Depleach le miró boquiabierto.

—Ya lo creo que comió rosbif —dijo—. Ha sido una mujer decidida. Ha tenido tres maridos desde entonces. Anda ya por el tribunal de divorcios como Pedro por su casa. Y cada vez que cambia de marido es para mejorar. Lady Dittisham... ése es su nombre ahora. Abra cualquier revista de sociedad y seguro que la encontrará.

—¿Y las otras dos?

—La institutriz. No recuerdo su nombre. Una mujer agradable y eficiente. Thompson... Jones... algo así. Y la cría. La hermanastra de Carolina. Quince años tendría. Ha hecho nombre. Excava y hace viajes de exploración a sitios raros. Warren... ése es su nombre. Angela Warren. Una joven algo alarmante en estos tiempos. La vi el otro día.

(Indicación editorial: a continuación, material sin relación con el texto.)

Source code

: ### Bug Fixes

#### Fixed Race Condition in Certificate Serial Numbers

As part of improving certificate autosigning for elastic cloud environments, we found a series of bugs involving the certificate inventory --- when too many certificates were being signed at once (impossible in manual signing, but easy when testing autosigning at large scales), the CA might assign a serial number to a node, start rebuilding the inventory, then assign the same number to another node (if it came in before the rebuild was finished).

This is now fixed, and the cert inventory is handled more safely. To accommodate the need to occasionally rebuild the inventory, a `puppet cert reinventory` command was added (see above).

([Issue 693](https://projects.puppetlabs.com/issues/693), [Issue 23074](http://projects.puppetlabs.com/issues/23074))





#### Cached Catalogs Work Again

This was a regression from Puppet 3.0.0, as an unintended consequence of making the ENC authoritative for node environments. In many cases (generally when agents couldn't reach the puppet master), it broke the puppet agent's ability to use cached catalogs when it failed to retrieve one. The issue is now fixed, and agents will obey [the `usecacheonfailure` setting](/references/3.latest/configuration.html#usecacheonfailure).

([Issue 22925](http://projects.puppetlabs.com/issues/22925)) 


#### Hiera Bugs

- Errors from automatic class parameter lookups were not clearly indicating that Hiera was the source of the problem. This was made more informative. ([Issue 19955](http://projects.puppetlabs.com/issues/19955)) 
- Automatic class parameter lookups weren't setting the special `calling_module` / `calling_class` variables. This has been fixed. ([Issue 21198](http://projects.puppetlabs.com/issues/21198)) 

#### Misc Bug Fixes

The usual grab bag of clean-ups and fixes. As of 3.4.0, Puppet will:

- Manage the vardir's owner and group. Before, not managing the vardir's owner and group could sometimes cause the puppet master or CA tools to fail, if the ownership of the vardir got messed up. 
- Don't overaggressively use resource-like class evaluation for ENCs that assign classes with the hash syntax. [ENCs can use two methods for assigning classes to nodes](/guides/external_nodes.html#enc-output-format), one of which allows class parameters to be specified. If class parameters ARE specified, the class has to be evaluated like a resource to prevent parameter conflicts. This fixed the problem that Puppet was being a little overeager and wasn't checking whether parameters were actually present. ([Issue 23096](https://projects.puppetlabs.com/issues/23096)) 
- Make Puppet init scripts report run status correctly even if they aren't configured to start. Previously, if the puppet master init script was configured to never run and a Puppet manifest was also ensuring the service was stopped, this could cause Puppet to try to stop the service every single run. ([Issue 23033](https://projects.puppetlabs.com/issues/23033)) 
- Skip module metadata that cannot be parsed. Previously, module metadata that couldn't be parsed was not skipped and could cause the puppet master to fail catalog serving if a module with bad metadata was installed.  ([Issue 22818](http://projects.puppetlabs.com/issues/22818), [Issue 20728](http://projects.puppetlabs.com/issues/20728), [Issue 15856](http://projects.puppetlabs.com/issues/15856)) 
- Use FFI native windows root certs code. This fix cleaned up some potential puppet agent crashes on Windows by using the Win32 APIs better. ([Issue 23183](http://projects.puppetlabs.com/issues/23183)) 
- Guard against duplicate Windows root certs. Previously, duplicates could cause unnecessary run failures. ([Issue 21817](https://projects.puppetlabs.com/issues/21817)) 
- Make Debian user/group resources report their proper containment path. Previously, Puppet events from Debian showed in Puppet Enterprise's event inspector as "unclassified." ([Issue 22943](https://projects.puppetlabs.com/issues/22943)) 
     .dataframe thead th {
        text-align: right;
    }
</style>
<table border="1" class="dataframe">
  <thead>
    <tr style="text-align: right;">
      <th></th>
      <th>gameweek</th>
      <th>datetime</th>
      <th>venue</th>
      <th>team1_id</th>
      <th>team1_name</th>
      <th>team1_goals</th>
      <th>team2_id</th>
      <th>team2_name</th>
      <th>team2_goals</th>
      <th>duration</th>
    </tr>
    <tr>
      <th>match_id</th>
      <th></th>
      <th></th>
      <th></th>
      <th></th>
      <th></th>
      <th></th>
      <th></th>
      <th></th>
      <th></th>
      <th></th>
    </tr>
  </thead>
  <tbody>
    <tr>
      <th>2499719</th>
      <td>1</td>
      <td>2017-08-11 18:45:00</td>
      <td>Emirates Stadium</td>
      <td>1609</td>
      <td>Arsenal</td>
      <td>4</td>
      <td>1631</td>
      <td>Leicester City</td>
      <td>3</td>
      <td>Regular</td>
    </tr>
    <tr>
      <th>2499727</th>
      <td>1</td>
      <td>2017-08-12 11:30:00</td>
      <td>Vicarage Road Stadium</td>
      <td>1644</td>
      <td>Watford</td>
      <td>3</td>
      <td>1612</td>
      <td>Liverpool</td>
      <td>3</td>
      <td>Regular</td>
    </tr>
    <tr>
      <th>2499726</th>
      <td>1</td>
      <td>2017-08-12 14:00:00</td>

—Así, pues, ¿no es el cerdito que lloraba, uy, uy, uy...?

Sir Montague le miró de una forma muy rara. Dijo, con sequedad:

—Ha tenido por qué llorar, uy, uy, uy, en su vida. Está desfigurada. Tiene una cicatriz que le cruza un lado de la cara. La... Bueno, ya le contarán el caso con toda seguridad.

Poirot se puso en pie. Dijo:

—Le doy las gracias. Ha sido usted muy amable. Si la señora Crale no mató a su marido...

Depleach le interrumpió:

—Pero le mató, amigo mío, le mató. Créame.

Poirot continuó, haciendo caso omiso de la interrupción:

—...Entonces parece lógico suponer que una de esas cinco personas tiene que haberlo hecho.

—Una de ellas lo hubiera podido hacer, supongo —asintió Depleach, dubitativo—. Pero no veo por qué había de haberlo hecho. ¡No hay razón alguna! Es más, estoy completamente seguro de que ninguna de ellas lo hizo. ¡Quítese esa idea de la cabeza, amigo mío!

Pero Hércules Poirot se limitó a sonreír y sacudió negativamente la suya.